Collected data
···

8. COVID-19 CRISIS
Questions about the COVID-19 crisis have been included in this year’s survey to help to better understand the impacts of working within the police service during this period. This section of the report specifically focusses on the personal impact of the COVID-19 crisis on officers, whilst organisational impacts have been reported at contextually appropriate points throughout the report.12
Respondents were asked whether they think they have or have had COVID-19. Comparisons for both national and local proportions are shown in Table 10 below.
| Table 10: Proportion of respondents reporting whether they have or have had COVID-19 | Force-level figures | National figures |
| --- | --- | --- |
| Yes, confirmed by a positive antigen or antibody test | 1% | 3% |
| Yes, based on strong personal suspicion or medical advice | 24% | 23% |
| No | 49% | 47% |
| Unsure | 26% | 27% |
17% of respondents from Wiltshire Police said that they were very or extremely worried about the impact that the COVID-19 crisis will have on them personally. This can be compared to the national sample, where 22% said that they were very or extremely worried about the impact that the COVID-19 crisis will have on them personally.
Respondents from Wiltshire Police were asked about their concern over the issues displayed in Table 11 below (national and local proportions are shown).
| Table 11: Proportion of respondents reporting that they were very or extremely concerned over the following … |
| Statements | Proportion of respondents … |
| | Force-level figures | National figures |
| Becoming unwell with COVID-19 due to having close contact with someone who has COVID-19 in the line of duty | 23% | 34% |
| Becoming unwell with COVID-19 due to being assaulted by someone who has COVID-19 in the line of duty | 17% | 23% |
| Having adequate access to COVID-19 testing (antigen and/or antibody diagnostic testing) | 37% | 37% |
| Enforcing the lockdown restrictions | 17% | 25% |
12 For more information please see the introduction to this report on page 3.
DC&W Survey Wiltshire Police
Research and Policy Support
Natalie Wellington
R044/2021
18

···

Give back the data above exactly, so that every line matches.

§ **Answer to this task**:
8. COVID-19 CRISIS
Questions about the COVID-19 crisis have been included in this year’s survey to help to better understand the impacts of working within the police service during this period. This section of the report specifically focusses on the personal impact of the COVID-19 crisis on officers, whilst organisational impacts have been reported at contextually appropriate points throughout the report.12
Respondents were asked whether they think they have or have had COVID-19. Comparisons for both national and local proportions are shown in Table 10 below.
| Table 10: Proportion of respondents reporting whether they have or have had COVID-19 | Force-level figures | National figures |
| --- | --- | --- |
| Yes, confirmed by a positive antigen or antibody test | 1% | 3% |
| Yes, based on strong personal suspicion or medical advice | 24% | 23% |
| No | 49% | 47% |
| Unsure | 26% | 27% |
17% of respondents from Wiltshire Police said that they were very or extremely worried about the impact that the COVID-19 crisis will have on them personally. This can be compared to the national sample, where 22% said that they were very or extremely worried about the impact that the COVID-19 crisis will have on them personally.
Respondents from Wiltshire Police were asked about their concern over the issues displayed in Table 11 below (national and local proportions are shown).
| Table 11: Proportion of respondents reporting that they were very or extremely concerned over the following … |
| Statements | Proportion of respondents … |
| | Force-level figures | National figures |
| Becoming unwell with COVID-19 due to having close contact with someone who has COVID-19 in the line of duty | 23% | 34% |
| Becoming unwell with COVID-19 due to being assaulted by someone who has COVID-19 in the line of duty | 17% | 23% |
| Having adequate access to COVID-19 testing (antigen and/or antibody diagnostic testing) | 37% | 37% |
| Enforcing the lockdown restrictions | 17% | 25% |
12 For more information please see the introduction to this report on page 3.
DC&W Survey Wiltshire Police
Research and Policy Support
Natalie Wellington
R044/2021
18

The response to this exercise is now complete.